Prognostic significance of the MRP2 expression was also widely discussed in other malignancies, such as esophageal squamous cell carcinoma [32], medullary thyroid carcinoma [33], pancreatic cancer [34], squamous cell carcinoma of the head and neck [35], lung cancer [36, 37], hepatocellular [38] and cholangiocellular carcinoma [39]. Although MRP2 confers the chemoresistance in several cancer types, its implication on gynecological neoplasms is still unclear [4045]. MRP2 has been found to be overexpressed in several types of cisplatin-resistant cell lines [25] as a potential factor involved in ATP-dependent active efflux of the wide range of structurally unrelated cytotoxic agents. However, Ohishi et al. [42] demonstrated that the MRP2 mRNA level in serous papillary adenocarcinoma of the ovary was not associated with clinical outcome after platinum-based chemotherapy. Materna et al. [43] revealed a distinct tendency in correlation between high MRP2 mRNA expression and poor prognosis in ovarian carcinoma patients, but due to the low case number, the difference was statistically not significant. Immunohistochemical evaluation of the MRP2 expression was performed on 24 specimens of ovarian carcinoma, but this study also demonstrated no correlation with clinical response to platinum-based chemotherapy [44]. Interestingly, Ma et al. [45] using short hairpin RNA (shRNA) observed that the knock down of MRP2 effected in an increased intracellular cisplatin accumulation.

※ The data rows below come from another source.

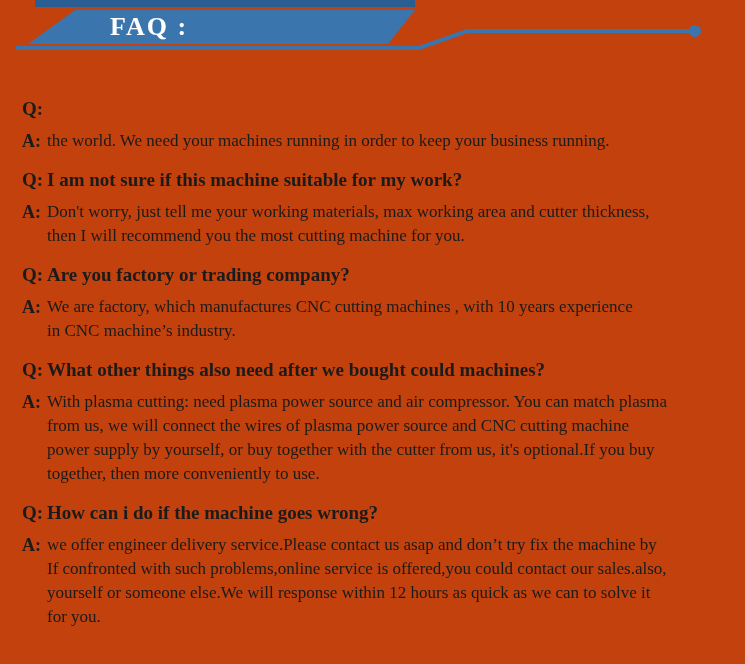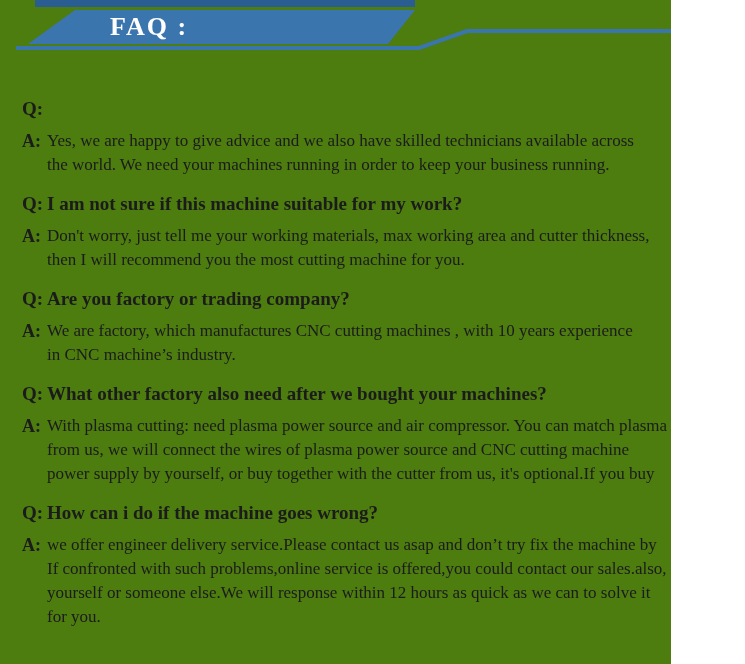--- a/index.html
+++ b/index.html
@@ -12,8 +12,8 @@
   html,body{background:#ffffff;}
   .page{
     position:relative;
-    width:671px;height:664px;
-    background:#4d7c0f;
+    width:745px;height:664px;
+    background:#c2410c;
     overflow:hidden;
     font-family:"Liberation Serif","DejaVu Serif",serif;
     color:var(--text);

Taking into account previous contradictory data, further studies are needed to fully determine the role of MRP2 in ovarian cancer progression.

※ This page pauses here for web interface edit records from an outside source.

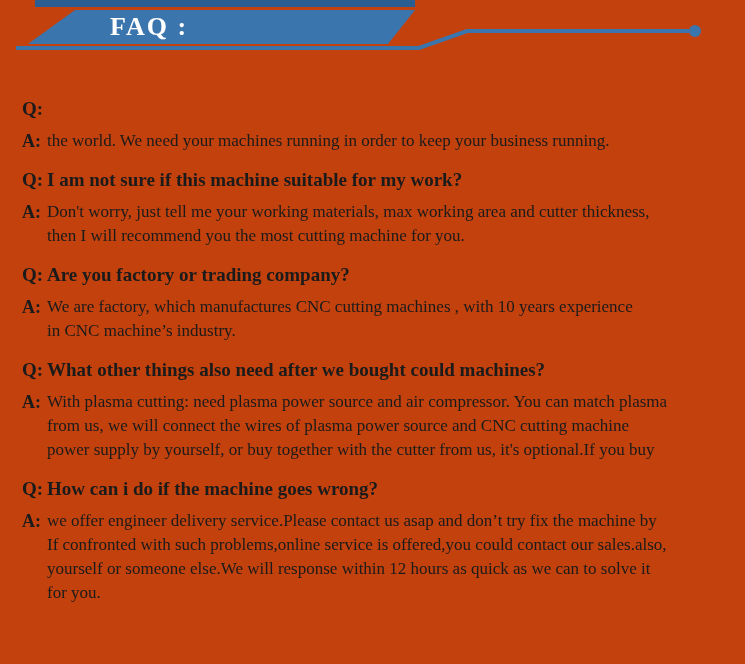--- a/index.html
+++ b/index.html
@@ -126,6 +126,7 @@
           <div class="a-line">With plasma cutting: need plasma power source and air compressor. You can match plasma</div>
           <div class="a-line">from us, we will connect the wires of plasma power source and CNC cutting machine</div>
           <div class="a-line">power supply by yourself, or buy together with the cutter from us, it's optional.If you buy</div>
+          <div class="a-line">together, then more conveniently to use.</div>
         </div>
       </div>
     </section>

In summary, in this work we have shown that MRP2 is localized in the nuclear envelope of the PFTC cells. This localization can be attributed to the lower differentiation of the cancer cells and their resistance to the cisplatin. We have also confirmed the significant prognostic value of the FIGO scale in PFTC.

This study supports the concept of MRP2 expression in nuclear envelope as possible marker of poor prognosis and resistance to cisplatin-based chemotherapy in PFTC patients but does not confirm its cytoplasmic expression value in those aspects. Estimation of MRP2n expression may provide valuable prognostic and predictive information proving that IHC may be a simple and accessible tool in identifying patients with worse prognosis and possible chemoresistance to cisplatin. Taking into account previous contradictory data and limitation of our study, further investigations are needed to fully determine the role of MRP2 in PFTC progression, prognosis and chemoresistance.